Laughter is a fine way to sneak a peek at the magic of a symphony orchestra
The composers may be dead, but not our interest in spreading love of orchestral music to new audiences.
As far as I know, no show has ever overthrown the dominance of Sergei Prokofiev's Peter and the Wolf as a children's introduction to the orchestra. Also great is Benjamin Britten's Young Person's Guide to the Orchestra.
Not that people haven't tried to do something else.
Americans have been treated to Garrison Keillor's Young Lutheran take and, more recently, a clever Lemony Snicket-inspired mystery story, The Composer is Dead, by the Beaudelaire orphans' creator Daniel Handler and his composer buddy Nathaniel Stookey. It was commissioned by the San Francisco Symphony, and performed in Toronto two seasons ago.
I love Snicket's call to bows: "Those who want justice should go to the police station. Those who want something a little more interesting, should go to the orchestra."

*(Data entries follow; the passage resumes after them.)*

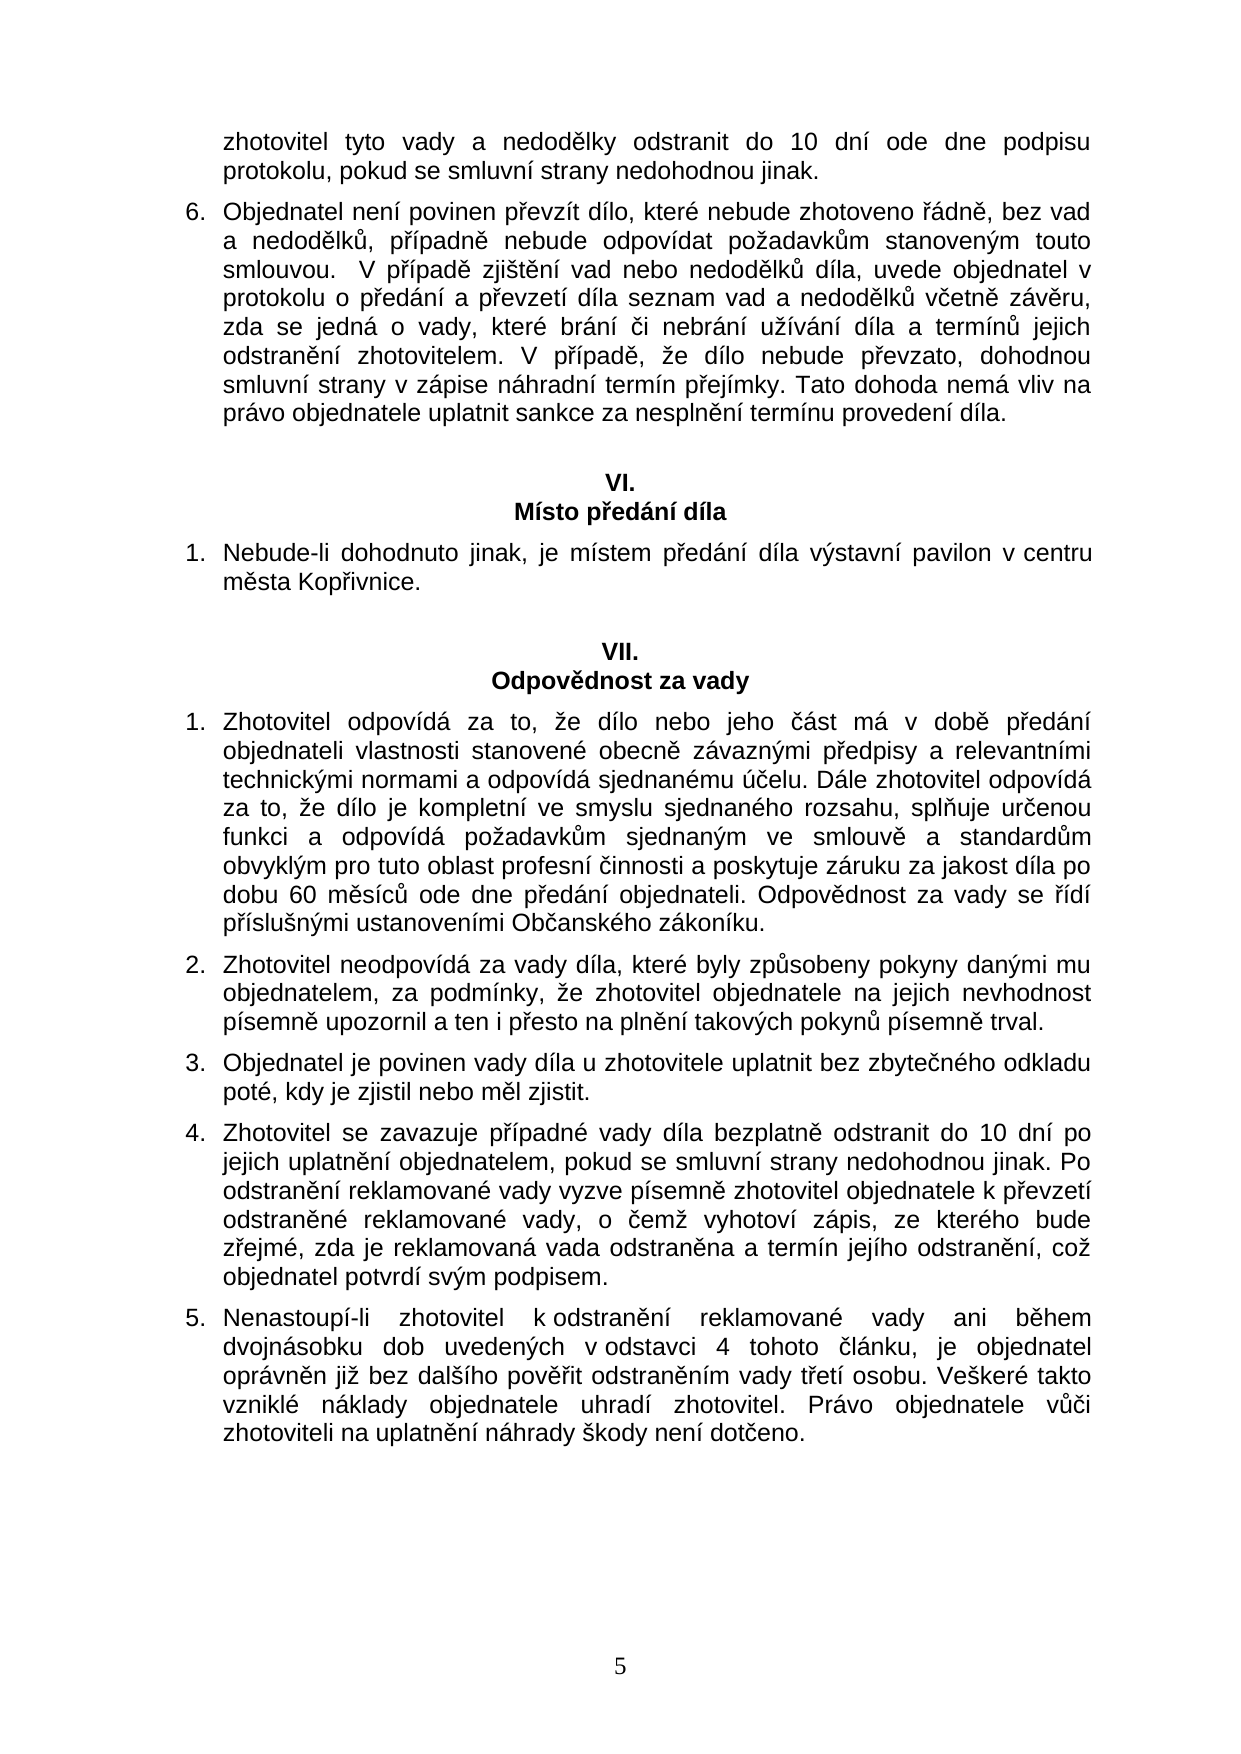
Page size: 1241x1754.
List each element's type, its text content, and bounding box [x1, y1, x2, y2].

list Nebude-li dohodnuto jinak, je místem předání díla výstavní pavilon v centru města Kopřivnice. [185, 538, 1093, 596]
list Zhotovitel odpovídá za to, že dílo nebo jeho část má v době předání objednateli vlastnosti stanovené obecně závaznými předpisy a relevantními technickými normami a odpovídá sjednanému účelu. Dále zhotovitel odpovídá za to, že dílo je kompletní ve smyslu sjednaného rozsahu, splňuje určenou funkci a odpovídá požadavkům sjednaným ve smlouvě a standardům obvyklým pro tuto oblast profesní činnosti a poskytuje záruku za jakost díla po dobu 60 měsíců ode dne předání objednateli. Odpovědnost za vady se řídí příslušnými ustanoveními Občanského zákoníku. [185, 707, 1093, 937]
list Zhotovitel se zavazuje případné vady díla bezplatně odstranit do 10 dní po jejich uplatnění objednatelem, pokud se smluvní strany nedohodnou jinak. Po odstranění reklamované vady vyzve písemně zhotovitel objednatele k převzetí odstraněné reklamované vady, o čemž vyhotoví zápis, ze kterého bude zřejmé, zda je reklamovaná vada odstraněna a termín jejího odstranění, což objednatel potvrdí svým podpisem. [185, 1118, 1093, 1291]
list Objednatel je povinen vady díla u zhotovitele uplatnit bez zbytečného odkladu poté, kdy je zjistil nebo měl zjistit. [185, 1048, 1093, 1106]
list Zhotovitel neodpovídá za vady díla, které byly způsobeny pokyny danými mu objednatelem, za podmínky, že zhotovitel objednatele na jejich nevhodnost písemně upozornil a ten i přesto na plnění takových pokynů písemně trval. [185, 950, 1093, 1036]
text VI. [148, 468, 1093, 497]
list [185, 127, 1093, 185]
text VII. [148, 637, 1093, 666]
list Nenastoupí-li zhotovitel k odstranění reklamované vady ani během dvojnásobku dob uvedených v odstavci 4 tohoto článku, je objednatel oprávněn již bez dalšího pověřit odstraněním vady třetí osobu. Veškeré takto vzniklé náklady objednatele uhradí zhotovitel. Právo objednatele vůči zhotoviteli na uplatnění náhrady škody není dotčeno. [185, 1303, 1093, 1447]
text Místo předání díla [148, 497, 1093, 526]
text Odpovědnost za vady [148, 666, 1093, 695]
list Objednatel není povinen převzít dílo, které nebude zhotoveno řádně, bez vad a nedodělků, případně nebude odpovídat požadavkům stanoveným touto smlouvou. V případě zjištění vad nebo nedodělků díla, uvede objednatel v protokolu o předání a převzetí díla seznam vad a nedodělků včetně závěru, zda se jedná o vady, které brání či nebrání užívání díla a termínů jejich odstranění zhotovitelem. V případě, že dílo nebude převzato, dohodnou smluvní strany v zápise náhradní termín přejímky. Tato dohoda nemá vliv na právo objednatele uplatnit sankce za nesplnění termínu provedení díla. [185, 197, 1093, 427]
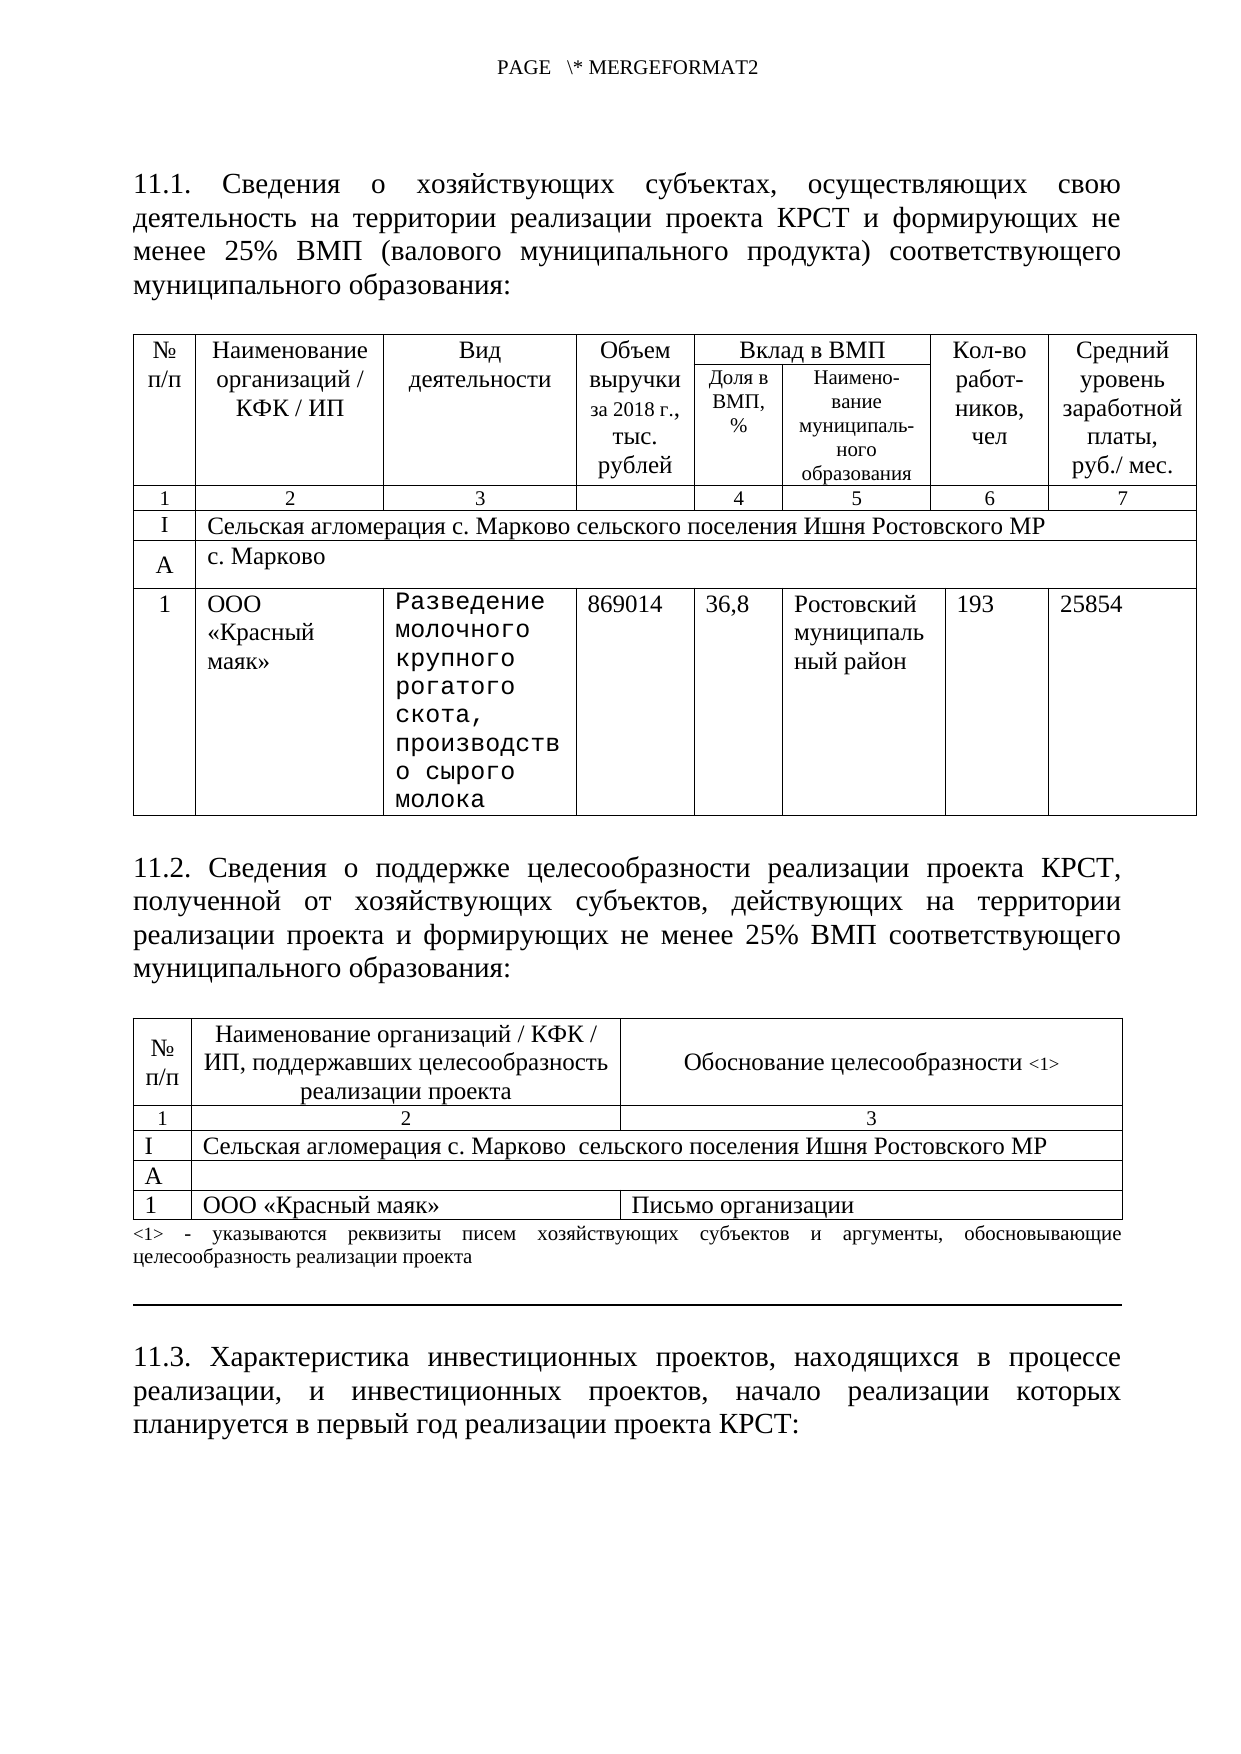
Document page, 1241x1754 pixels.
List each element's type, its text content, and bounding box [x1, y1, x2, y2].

There's a show running in England currently (live in Liverpool at Philharmonic Hall tonight, fyi) by funnyman Bill Bailey. It's called, appropriately enough, Bill Bailey's Remarkable Guide to the Orchestra. My guess is it's probably more suited to adults than children. Not having seen the show, I wonder how the comedian, who is at his sharpest when he isn't allowed to ramble, manages to sustain this over an evening.
I mention it, because it's being released on DVD and Blu-Ray today in the U.K.